[Records from a dataset]
* * * * * * * * *

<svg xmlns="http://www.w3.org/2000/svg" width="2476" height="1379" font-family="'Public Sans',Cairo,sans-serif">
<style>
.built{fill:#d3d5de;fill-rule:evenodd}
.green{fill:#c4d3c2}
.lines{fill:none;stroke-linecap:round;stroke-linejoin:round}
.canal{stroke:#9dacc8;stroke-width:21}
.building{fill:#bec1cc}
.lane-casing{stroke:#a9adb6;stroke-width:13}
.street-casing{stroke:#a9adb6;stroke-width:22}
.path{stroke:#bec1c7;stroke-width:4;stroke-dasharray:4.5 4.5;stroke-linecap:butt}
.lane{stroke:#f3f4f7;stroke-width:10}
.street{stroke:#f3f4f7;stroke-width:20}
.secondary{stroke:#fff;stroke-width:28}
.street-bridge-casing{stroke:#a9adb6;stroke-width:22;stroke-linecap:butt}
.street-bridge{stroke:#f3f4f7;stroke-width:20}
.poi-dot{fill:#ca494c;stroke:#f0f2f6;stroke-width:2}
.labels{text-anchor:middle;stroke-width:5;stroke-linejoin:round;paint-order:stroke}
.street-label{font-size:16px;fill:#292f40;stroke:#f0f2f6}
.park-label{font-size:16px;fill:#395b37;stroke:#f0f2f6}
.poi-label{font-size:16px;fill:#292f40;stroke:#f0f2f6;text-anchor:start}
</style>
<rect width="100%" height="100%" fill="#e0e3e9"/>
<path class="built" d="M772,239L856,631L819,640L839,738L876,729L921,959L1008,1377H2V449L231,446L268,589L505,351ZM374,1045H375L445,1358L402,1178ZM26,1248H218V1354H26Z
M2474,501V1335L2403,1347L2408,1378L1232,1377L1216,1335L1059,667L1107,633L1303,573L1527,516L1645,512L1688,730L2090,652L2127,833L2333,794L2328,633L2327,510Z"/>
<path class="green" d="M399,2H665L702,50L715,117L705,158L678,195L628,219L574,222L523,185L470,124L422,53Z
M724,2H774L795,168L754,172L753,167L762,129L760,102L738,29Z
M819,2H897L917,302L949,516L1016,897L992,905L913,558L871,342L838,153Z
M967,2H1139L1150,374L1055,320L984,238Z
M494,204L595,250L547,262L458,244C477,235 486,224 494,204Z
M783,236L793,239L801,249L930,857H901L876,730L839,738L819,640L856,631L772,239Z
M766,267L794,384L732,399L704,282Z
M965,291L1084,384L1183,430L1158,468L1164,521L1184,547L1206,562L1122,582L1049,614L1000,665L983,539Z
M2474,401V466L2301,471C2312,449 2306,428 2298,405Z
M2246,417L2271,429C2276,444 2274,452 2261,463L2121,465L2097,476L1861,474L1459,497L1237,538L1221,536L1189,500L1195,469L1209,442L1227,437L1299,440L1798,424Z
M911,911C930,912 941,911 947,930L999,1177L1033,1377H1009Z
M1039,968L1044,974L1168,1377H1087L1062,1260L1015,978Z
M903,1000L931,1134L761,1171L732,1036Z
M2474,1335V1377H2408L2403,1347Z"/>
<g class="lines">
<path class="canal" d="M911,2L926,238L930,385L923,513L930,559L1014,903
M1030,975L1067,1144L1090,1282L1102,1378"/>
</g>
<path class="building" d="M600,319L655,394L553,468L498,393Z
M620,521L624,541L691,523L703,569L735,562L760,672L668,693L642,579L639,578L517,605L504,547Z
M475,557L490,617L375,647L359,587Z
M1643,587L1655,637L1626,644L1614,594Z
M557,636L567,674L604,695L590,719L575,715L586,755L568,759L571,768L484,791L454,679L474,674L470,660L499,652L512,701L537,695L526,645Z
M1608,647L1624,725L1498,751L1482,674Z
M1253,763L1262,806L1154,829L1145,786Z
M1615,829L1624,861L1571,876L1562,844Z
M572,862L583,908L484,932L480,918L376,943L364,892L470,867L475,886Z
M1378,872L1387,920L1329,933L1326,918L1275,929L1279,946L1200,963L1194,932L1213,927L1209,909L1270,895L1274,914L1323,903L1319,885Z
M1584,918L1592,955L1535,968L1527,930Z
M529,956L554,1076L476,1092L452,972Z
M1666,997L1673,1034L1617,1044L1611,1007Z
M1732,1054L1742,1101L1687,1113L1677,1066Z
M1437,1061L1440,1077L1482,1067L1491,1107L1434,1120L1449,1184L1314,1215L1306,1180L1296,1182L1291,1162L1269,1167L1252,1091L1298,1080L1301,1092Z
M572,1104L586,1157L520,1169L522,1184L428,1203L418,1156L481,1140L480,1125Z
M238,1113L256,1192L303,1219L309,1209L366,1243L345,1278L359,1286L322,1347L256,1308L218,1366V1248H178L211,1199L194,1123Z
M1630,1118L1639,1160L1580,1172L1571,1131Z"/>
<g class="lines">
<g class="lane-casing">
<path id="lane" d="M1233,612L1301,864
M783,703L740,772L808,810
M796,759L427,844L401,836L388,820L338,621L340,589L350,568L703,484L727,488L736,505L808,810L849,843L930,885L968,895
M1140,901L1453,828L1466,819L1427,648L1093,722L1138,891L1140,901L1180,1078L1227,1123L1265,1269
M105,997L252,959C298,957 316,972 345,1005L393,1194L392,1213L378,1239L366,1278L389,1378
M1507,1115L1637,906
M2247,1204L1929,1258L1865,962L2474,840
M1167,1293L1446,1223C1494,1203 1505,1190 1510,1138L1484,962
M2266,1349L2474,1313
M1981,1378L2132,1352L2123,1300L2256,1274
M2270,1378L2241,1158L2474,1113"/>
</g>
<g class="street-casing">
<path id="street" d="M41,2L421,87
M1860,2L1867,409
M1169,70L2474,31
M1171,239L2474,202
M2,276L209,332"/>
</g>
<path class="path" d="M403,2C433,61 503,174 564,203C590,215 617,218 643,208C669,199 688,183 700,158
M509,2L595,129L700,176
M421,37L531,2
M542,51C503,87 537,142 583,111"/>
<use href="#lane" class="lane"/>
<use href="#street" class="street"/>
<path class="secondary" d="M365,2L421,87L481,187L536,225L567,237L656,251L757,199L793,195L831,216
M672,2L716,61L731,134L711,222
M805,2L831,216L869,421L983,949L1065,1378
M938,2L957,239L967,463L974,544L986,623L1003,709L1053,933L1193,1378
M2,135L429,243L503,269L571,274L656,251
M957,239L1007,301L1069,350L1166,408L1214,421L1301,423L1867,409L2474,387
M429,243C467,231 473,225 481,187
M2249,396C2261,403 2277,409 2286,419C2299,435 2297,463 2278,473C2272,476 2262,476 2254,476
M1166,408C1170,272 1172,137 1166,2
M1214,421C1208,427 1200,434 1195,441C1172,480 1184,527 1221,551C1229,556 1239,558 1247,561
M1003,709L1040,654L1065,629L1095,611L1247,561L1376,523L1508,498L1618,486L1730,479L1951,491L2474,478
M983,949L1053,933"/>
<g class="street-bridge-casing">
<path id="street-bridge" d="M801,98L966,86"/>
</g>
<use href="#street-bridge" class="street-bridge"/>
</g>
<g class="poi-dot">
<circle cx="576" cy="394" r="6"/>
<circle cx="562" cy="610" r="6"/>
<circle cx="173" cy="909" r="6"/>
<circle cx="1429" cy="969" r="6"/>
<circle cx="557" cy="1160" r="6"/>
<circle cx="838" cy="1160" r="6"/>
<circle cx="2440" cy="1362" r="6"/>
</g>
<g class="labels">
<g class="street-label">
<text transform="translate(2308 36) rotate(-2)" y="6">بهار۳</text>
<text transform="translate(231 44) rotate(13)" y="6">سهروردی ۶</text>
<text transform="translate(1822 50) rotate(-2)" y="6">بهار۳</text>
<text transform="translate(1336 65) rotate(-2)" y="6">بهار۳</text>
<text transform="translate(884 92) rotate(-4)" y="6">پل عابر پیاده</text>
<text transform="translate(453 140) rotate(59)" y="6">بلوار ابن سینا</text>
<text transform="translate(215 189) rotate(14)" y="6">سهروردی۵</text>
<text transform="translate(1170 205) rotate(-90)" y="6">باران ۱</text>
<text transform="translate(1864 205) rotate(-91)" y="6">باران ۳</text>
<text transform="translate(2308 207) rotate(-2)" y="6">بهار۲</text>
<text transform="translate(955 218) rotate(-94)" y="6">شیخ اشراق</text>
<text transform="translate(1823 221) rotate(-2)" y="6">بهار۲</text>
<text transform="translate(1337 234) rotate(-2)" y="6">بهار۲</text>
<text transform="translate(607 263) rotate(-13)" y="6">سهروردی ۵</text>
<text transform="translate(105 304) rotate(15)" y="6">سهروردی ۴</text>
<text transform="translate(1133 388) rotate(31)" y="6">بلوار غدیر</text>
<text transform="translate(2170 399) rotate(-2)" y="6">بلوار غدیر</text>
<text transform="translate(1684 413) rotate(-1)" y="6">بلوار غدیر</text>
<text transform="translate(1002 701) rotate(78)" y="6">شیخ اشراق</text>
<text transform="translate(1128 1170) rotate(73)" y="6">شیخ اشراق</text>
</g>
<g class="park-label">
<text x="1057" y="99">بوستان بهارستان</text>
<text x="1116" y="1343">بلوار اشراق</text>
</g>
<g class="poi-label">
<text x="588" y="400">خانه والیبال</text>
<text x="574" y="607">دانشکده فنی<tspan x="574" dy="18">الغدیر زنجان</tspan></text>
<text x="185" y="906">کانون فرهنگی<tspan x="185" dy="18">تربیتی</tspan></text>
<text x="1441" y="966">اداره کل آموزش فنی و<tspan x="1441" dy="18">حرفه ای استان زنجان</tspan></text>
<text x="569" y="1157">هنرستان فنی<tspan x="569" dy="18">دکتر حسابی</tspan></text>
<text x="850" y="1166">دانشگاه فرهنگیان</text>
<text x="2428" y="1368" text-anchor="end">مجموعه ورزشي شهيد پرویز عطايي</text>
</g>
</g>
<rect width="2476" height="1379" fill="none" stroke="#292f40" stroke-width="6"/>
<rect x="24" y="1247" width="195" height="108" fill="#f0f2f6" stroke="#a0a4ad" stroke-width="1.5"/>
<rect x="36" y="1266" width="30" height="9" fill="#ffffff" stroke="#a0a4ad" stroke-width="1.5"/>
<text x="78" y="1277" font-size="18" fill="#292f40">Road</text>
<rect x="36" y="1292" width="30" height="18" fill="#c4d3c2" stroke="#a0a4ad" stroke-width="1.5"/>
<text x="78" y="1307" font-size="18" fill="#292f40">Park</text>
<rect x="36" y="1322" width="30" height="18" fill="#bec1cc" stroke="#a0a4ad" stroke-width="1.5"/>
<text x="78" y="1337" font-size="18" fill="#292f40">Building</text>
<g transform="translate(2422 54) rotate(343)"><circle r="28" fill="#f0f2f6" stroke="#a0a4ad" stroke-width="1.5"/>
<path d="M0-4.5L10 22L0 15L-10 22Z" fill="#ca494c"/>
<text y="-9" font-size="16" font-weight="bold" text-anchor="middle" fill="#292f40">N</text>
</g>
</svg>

* * * * * * * * *

## [Brief]
Collect the lines of the data that carry the word "round".

## [Result]
.lines{fill:none;stroke-linecap:round;stroke-linejoin:round}
.labels{text-anchor:middle;stroke-width:5;stroke-linejoin:round;paint-order:stroke}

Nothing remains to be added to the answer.